Special thanks to Todd Ficchete for this reposting. He had found it on the internet and I recall reading a number of years ago. Nevertheless, it is worth re-reading. Especially in this modern day era where people want to pick on other people, especially with whom they disagree. They don’t just want to disagree but to verbally assault and attempt to destroy someone. This is aided by the anonymity of the internet. Take responsibility for your actions people. Just because someone disagrees with you does not make them a bad person. Quit trying to verbally assassinate them.
I have posted the link to Todd’s blog below
Blessings on you and yours
One day when I was a freshman in high school I saw a kid from my class walking home from school. His name was Kyle.
It looked like he was carrying all of his books. I thought to myself, “Why would anyone bring home all his books on a Friday? He must really be a nerd.” I had quite a weekend planned (parties and a football game with my friends tomorrow afternoon), so I shrugged my shoulders and went on.
As I was walking, I saw a bunch of kids running toward him. They ran at him, knocking all his books out of his arms, tripping him so he landed in the dirt. His glasses went flying, and I saw them land in the grass about 10 feet from him.
He looked up and I saw this terrible sadness in his eyes; my heart went out to him. So, I jogged over to him as he crawled around looking for his glasses, and I saw a tear in his eye. As I handed him his glasses, I said, “Those guys are jerks. They really should get lives.” He looked at me and said; “Hey thanks!”
There was a big smile on his face. It was one of those smiles that showed real gratitude. I helped him pick up his books, and asked him where he lived. As it turned out, he lived near me, so I asked him why I had never seen him before.

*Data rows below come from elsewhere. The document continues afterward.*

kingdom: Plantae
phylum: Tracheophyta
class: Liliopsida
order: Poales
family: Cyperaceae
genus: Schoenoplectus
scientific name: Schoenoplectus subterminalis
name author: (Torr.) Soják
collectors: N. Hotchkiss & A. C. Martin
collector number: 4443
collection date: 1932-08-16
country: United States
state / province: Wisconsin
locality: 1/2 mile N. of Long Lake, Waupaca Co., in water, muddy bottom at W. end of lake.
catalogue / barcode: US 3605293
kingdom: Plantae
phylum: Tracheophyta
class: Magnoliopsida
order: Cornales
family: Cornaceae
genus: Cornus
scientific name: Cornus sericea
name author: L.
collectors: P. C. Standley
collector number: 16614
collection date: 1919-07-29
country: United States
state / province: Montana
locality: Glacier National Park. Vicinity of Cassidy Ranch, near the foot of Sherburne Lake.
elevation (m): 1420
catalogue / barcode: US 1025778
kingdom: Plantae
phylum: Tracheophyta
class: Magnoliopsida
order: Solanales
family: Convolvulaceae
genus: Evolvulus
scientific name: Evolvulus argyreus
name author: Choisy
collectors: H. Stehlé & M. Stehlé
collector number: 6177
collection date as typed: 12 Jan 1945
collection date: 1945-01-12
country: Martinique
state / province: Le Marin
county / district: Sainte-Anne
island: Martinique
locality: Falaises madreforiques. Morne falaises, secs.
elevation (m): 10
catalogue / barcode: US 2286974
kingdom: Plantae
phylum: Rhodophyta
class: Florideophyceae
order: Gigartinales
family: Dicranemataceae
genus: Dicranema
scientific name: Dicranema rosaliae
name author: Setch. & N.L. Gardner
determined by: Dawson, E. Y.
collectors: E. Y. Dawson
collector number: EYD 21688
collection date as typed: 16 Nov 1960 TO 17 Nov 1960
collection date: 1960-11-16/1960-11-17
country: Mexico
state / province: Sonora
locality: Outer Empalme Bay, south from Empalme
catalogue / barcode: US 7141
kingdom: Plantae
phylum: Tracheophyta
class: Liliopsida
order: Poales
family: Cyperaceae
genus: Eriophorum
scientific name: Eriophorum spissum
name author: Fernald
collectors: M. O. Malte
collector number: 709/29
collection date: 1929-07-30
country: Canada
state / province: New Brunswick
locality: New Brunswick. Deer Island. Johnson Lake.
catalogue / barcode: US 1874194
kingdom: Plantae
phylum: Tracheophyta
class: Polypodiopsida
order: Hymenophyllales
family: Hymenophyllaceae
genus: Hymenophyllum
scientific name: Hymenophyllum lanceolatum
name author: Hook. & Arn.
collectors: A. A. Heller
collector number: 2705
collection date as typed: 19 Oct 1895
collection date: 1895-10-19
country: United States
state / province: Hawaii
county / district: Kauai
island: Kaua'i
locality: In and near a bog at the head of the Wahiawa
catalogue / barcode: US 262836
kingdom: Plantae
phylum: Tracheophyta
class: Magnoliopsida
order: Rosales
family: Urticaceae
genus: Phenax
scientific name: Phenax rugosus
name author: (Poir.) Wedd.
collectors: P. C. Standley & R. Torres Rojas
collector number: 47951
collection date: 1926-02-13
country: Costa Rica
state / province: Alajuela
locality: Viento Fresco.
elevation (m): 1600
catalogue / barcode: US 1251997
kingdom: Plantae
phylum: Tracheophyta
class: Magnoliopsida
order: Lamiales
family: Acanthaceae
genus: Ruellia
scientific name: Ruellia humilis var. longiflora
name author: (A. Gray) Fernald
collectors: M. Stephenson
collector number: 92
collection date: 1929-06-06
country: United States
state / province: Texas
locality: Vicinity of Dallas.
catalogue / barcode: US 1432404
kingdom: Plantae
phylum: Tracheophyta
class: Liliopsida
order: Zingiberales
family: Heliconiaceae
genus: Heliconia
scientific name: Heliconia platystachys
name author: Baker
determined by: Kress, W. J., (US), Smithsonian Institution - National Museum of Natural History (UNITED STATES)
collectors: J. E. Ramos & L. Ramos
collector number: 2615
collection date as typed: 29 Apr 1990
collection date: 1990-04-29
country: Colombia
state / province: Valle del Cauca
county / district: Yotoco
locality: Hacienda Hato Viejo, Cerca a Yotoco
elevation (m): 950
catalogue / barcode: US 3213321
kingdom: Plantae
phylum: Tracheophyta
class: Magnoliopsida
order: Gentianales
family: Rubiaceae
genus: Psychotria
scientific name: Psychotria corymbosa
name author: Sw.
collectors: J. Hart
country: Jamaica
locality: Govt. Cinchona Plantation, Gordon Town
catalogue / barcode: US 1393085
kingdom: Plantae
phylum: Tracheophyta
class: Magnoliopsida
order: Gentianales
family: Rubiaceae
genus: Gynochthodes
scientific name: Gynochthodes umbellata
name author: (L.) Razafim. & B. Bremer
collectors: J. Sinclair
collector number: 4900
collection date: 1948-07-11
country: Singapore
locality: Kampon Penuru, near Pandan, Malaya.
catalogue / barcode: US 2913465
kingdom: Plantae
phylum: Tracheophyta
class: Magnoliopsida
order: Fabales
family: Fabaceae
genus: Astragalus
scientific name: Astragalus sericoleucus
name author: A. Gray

He said he had gone to private school. I would never have hung out with a private school kid.
We talked all the way home, and I carried some of his books. He turned out to be a pretty cool kid. I asked him if he wanted to play a little football with my friends. He said yes. We hung out all weekend and the more I got to know Kyle, the more I liked him; my friends thought the same of him. Monday morning came, and there was Kyle with the huge stack of books again. I stopped him and joked, “Boy, you are gonna really build some serious muscles with this pile of books everyday!” He just laughed and handed me half the books.
Over the next four years, Kyle and I became best friends. When we were seniors we began to think about college. Kyle decided on Georgetown and I was going to NC State. I knew that we would always be friends, that the miles would never be a problem. He was going to be a doctor and I was going for a business degree on a football scholarship.
Kyle was valedictorian of our class. I teased him about being a nerd and thought to myself how lucky I was NOT to be the one having to prepare a graduation speech.
Kyle looked great at graduation. He was one of those guys who really found himself during high school. He filled out and actually looked good in glasses. He had more dates than I had and all the girls loved him. Boy, was I jealous! Today was one of those days.
I could see that he was nervous about his speech, so I smacked him on the back and said, “Hey, big guy, you’ll be great!” He looked at me with one of those grateful looks and smiled. “Thanks,” he said.
As he started his speech, he cleared his throat, and began: “Graduation is a time to thank those who helped you make it through those tough years. Your parents, your teachers, your
siblings, maybe a coach… but mostly your friends. I am here to tell all of you that being a friend to someone is the best gift you can give him or her. I am going to tell you a story.”
I looked at my friend in disbelief as he told the story of the first day we met. He told the audience how had planned to kill himself over the weekend when we first met. He talked of how he had cleaned out his locker so his mom wouldn’t have to do it later and was carrying his stuff home. He looked hard at me and gave me a little smile.
“Thankfully, I was saved. My friend saved me from doing the unspeakable.” I heard the gasp go through the crowd as this handsome, popular boy told us all about his weakest moment. I saw his mom and dad looking at me, smiling that same grateful smile. Not until that moment did I realize its depth.
Never underestimate the power of your actions. With one small gesture you can change a person’s life. God puts us all in each other’s lives to impact one another in some way. Look for God in others.
Yesterday is history. Tomorrow is a mystery. Today is a gift.